I'm a little peeved still that he seems to think I stole the idea of chemistry from him. I understand his stance, but I wish he would give me a little more credit now. I'm trying to step away from that old me. The "hard sciences" do not belong solely to him and it was not the first time I had ever considered studying a science. I wanted to become a nuclear scientist for the Navy when I heard how high my ASVAB scores were in high school. But I didn't have the grades they wanted. There were a lot of other things that I was "into", but I had no idea how those actually related to a career. Someone describing themselves as wanting to grow up to be a "scientist", "businessman", or "artist" sounded incredibly vague. I didn't actually know what I would do after high school, after I figured I wasn't that good at the visual arts even though I enjoyed them, that I couldn't be a scientist for the Navy (sounds ridiculous but for all I knew that was the only place I could study nuclear physics), that my chances of becoming a famed actress or writer were close to nil, and that I had fucked up on a lot of other things and even though that "7 intelligences" retarded test we all took pointed me out as being good at kinesiology, I didn't want to be a fucking gym teacher.

I did know that at that time the most joy I was getting out of school was in choir and percussion ensemble. Music seemed to come easily enough for me, so I embraced it as much as I could. I'm starting to think I gave it the death squeeze by mistake. :/ Even at Shasta, I didn't know for at least the first semester what was expected of me as a music major, and I didn't have any of the classes I was supposed to have. I remember enjoying the hell out of my chem lab at Shasta, but I didn't realize at the time what was meant by "for the liberal arts" as a course descriptor, and was pretty discouraged by the fact that that class and chem2a were not really equivalent. The longer I spent without being enrolled in a lab or something, the more terrifying the prospect became of trying to do it over. Did I give up on what could have been something great? No use wondering about it right now.

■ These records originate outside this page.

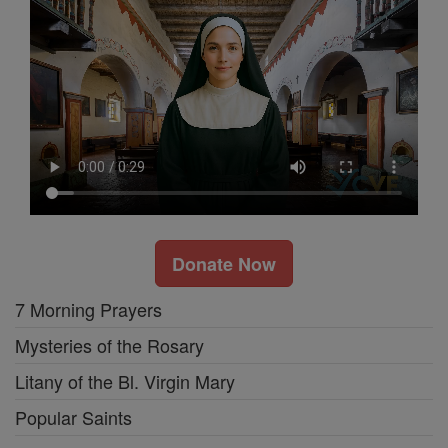
Donate Now
7 Morning Prayers
Mysteries of the Rosary
Litany of the Bl. Virgin Mary
Popular Saints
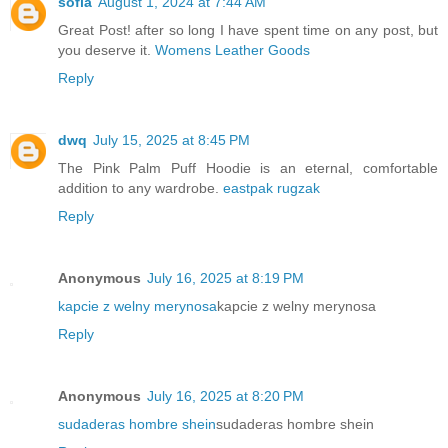
sofia
August 1, 2024 at 7:44 AM
Great Post! after so long I have spent time on any post, but
you deserve it.
Womens Leather Goods
Reply
dwq
July 15, 2025 at 8:45 PM
The Pink Palm Puff Hoodie is an eternal, comfortable
addition to any wardrobe.
eastpak rugzak
Reply
Anonymous
July 16, 2025 at 8:19 PM
kapcie z welny merynosa
kapcie z welny merynosa
Reply
Anonymous
July 16, 2025 at 8:20 PM
sudaderas hombre shein
sudaderas hombre shein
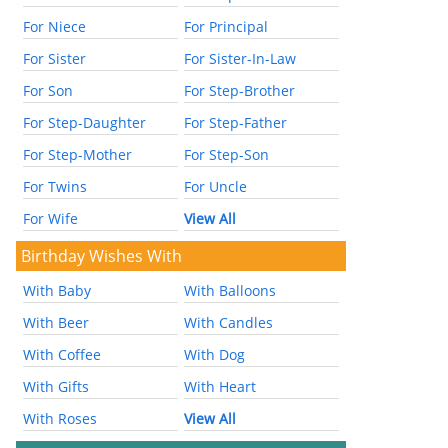
For Niece
For Principal
For Sister
For Sister-In-Law
For Son
For Step-Brother
For Step-Daughter
For Step-Father
For Step-Mother
For Step-Son
For Twins
For Uncle
For Wife
View All
Birthday Wishes With
With Baby
With Balloons
With Beer
With Candles
With Coffee
With Dog
With Gifts
With Heart
With Roses
View All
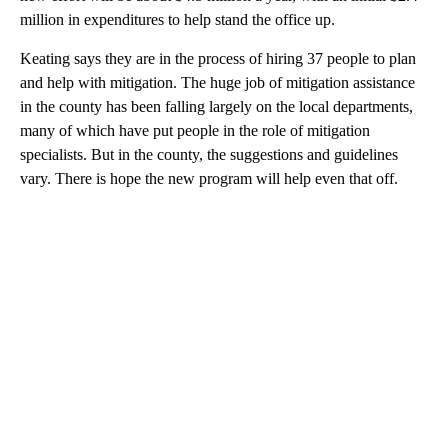
million in expenditures to help stand the office up.
Keating says they are in the process of hiring 37 people to plan
and help with mitigation. The huge job of mitigation assistance
in the county has been falling largely on the local departments,
many of which have put people in the role of mitigation
specialists. But in the county, the suggestions and guidelines
vary. There is hope the new program will help even that off.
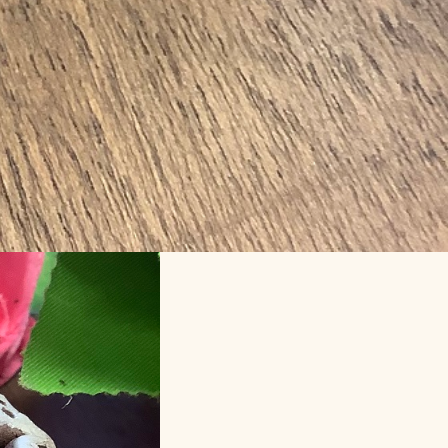
lf term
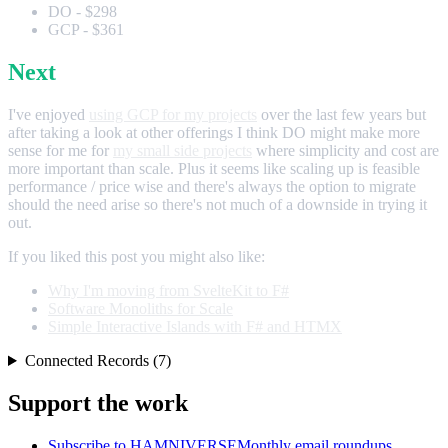
DO - $298
GCP - $361
Next
I've enjoyed
using GCP for my projects
over the last few years but
after taking a look at other offerings I think DO might make more
sense for me for
my small side projects
where simplicity and cost are
more important than scale. Plus it seems like scaling up is feasible
performance / price wise and there's always the option to migrate
should the need arise so there's not much of a downside in trying it
out.
If you liked this post you might also like:
Why I'm moving from SvelteKit to F#
Software Monoliths for Scale
Simple Interactive Islands with F# and HTMX
Connected Records (7)
Support the work
Subscribe to HAMNIVERSE
Monthly email roundups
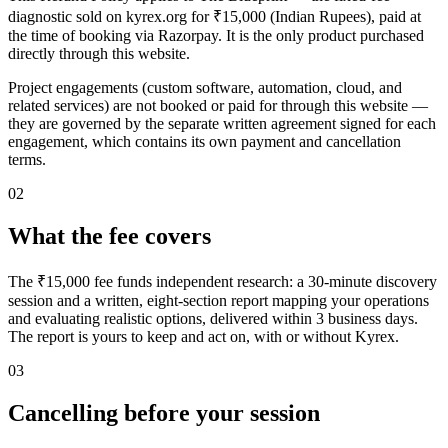
diagnostic sold on kyrex.org for ₹15,000 (Indian Rupees), paid at
the time of booking via Razorpay. It is the only product purchased
directly through this website.
Project engagements (custom software, automation, cloud, and
related services) are not booked or paid for through this website —
they are governed by the separate written agreement signed for each
engagement, which contains its own payment and cancellation
terms.
02
What the fee covers
The ₹15,000 fee funds independent research: a 30-minute discovery
session and a written, eight-section report mapping your operations
and evaluating realistic options, delivered within 3 business days.
The report is yours to keep and act on, with or without Kyrex.
03
Cancelling before your session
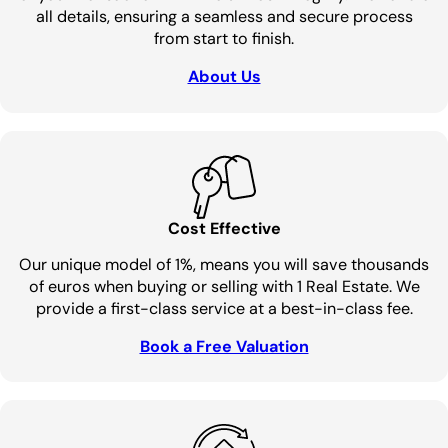
all details, ensuring a seamless and secure process
from start to finish.
About Us
Cost Effective
Our unique model of 1%, means you will save thousands
of euros when buying or selling with 1 Real Estate. We
provide a first-class service at a best-in-class fee.
Book a Free Valuation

And even though I'm using my past to rationalize future decisions, I'm not going to drag up every little polished rock. It's about using the past to help identify what I'm still interested in now, not just what I used to be interested in. I remember when I wanted to be a veterinarian. Today that would be a hell no.

Perhaps it is a little early to stop the spinning wheel and declare a new major. But I'm trying to find something that both stimulates and challenges me. I may think of something similar, or a specialization within the field. Or it could be entirely different. I'm past that freshman fear, I suppose. Knowing that I'll already be done with a degree, that terror of not knowing whether I'll be good enough to understand something or pass a class doesn't even apply. I DO have a life-long fear of finding out I've been utterly unintelligent my entire life. But that's different. Even then, all humans have their idiotic moment in the sun. Perhaps I should be giving a little more credit to stupidity. Anyway, I just don't feel like I have anything to lose at this point. I may as well see what sort of tough stuff I'm made of, quite literally.